[Start of section]
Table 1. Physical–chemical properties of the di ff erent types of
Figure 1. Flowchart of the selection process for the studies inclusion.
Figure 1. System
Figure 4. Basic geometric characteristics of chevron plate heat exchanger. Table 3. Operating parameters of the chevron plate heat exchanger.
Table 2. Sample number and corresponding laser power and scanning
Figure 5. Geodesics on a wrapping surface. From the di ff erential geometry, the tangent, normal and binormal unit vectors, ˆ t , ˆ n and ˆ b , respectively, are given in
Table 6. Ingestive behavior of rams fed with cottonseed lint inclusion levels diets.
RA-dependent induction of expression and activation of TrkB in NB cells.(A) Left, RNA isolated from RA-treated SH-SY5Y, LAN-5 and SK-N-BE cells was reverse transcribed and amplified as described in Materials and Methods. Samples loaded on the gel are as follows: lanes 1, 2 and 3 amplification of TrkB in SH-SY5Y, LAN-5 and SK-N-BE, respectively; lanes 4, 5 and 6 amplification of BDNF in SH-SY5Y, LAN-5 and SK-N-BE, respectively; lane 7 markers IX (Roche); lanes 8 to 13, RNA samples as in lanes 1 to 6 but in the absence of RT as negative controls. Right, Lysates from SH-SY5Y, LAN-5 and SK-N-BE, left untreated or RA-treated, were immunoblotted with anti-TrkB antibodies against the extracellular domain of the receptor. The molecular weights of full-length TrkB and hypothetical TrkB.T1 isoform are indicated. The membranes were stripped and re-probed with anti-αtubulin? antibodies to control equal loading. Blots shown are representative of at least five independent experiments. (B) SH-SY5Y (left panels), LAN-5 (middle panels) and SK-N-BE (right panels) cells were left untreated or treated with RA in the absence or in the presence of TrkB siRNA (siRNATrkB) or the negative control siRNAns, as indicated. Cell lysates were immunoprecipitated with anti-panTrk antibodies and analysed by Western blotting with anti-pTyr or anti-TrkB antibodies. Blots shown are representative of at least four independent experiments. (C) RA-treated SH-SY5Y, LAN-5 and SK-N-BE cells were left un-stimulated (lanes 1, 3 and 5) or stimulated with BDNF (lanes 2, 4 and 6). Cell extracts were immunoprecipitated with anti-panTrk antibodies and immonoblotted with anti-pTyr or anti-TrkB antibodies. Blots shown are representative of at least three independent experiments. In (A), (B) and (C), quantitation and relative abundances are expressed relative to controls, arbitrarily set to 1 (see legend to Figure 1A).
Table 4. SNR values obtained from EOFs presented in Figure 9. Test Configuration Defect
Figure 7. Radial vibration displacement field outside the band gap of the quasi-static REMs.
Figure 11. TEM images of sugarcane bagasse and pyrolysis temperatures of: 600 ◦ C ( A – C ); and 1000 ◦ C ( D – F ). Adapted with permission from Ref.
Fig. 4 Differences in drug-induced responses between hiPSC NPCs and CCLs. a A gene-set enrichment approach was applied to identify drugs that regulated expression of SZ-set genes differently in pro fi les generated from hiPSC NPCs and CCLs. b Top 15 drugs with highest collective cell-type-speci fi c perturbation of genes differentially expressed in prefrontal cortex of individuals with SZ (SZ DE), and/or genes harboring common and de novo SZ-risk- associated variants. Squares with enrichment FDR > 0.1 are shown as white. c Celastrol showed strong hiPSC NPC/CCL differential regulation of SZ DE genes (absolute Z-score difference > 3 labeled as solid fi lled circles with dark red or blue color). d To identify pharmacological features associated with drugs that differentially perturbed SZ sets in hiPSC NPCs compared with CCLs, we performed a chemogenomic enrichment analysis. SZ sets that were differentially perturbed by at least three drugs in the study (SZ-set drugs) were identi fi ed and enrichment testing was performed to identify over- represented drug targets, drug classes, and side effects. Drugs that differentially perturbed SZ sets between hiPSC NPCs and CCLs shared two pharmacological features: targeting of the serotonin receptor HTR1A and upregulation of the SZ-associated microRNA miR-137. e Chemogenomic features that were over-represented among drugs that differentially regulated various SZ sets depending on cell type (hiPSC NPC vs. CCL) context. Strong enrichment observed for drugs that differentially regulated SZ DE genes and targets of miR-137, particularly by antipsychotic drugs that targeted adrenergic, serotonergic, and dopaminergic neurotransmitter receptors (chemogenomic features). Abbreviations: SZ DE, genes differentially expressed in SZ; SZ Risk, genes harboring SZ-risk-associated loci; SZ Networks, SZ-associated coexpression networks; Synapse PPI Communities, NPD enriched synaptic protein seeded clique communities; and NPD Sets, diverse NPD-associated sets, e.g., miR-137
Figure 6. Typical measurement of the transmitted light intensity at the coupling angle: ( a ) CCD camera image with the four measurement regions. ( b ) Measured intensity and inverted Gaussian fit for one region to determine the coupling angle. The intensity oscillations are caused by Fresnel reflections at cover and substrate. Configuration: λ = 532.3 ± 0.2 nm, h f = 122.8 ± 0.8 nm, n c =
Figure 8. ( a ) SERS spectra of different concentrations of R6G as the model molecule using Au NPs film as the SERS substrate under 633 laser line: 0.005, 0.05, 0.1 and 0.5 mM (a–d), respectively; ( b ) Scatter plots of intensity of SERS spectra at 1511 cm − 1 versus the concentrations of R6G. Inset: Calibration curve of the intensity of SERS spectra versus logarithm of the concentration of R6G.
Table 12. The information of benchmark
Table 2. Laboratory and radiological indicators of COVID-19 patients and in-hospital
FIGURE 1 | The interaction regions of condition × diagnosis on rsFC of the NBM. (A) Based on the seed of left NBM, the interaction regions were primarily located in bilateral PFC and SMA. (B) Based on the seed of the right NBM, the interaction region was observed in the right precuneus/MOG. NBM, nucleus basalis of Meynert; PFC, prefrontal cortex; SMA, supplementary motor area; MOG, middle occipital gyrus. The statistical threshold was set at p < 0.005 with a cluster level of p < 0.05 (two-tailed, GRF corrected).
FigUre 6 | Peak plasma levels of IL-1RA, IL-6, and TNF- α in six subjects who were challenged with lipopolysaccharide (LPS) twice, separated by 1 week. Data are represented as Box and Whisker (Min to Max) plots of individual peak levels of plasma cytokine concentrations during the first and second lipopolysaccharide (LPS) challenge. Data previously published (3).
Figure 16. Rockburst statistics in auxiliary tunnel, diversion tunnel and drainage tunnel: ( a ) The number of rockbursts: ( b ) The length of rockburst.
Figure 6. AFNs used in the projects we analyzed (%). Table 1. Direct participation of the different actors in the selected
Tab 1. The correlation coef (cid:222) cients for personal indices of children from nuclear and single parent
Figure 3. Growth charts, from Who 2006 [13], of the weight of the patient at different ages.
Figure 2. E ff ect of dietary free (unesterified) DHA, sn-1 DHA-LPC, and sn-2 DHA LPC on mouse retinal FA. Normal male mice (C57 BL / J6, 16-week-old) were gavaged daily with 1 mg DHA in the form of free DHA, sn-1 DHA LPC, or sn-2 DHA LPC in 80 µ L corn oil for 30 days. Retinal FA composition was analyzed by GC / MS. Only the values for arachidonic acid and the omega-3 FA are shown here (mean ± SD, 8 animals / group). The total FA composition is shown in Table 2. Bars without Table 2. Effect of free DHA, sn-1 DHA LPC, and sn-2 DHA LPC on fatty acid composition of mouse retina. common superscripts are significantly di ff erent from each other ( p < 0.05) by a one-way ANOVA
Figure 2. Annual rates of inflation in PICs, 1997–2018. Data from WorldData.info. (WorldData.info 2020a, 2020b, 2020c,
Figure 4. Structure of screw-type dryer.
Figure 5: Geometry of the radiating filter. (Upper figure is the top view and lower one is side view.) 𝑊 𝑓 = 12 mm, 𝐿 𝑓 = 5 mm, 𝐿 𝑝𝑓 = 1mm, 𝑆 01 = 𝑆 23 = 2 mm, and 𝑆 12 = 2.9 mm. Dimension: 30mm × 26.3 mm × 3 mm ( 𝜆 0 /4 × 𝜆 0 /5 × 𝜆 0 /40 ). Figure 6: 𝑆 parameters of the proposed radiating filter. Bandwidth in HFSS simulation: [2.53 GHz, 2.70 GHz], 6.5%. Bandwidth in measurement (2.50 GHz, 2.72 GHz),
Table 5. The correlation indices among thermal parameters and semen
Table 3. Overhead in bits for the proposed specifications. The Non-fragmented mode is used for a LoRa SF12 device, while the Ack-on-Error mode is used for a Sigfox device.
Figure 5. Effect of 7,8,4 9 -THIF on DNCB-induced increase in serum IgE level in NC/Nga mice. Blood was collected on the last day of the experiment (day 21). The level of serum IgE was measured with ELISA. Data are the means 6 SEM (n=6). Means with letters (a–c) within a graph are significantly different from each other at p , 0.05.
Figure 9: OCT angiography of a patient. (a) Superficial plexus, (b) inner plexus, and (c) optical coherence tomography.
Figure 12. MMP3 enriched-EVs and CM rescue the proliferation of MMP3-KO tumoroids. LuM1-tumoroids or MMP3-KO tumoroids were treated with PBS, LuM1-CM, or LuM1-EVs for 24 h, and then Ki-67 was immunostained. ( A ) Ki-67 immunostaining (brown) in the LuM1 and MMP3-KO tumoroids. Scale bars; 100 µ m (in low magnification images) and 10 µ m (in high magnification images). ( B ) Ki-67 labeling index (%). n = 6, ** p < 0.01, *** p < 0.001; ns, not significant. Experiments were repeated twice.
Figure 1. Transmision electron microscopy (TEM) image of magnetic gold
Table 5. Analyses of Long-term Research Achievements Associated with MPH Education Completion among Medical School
[End of section]
▶ **Directions**: Begin with the first line of the listing above and write out each line exactly, ending with the line that contains "Table 2. Sample".

▶ **Solved problem**:
Table 1. Physical–chemical properties of the di ff erent types of
Figure 1. Flowchart of the selection process for the studies inclusion.
Figure 1. System
Figure 4. Basic geometric characteristics of chevron plate heat exchanger. Table 3. Operating parameters of the chevron plate heat exchanger.
Table 2. Sample number and corresponding laser power and scanning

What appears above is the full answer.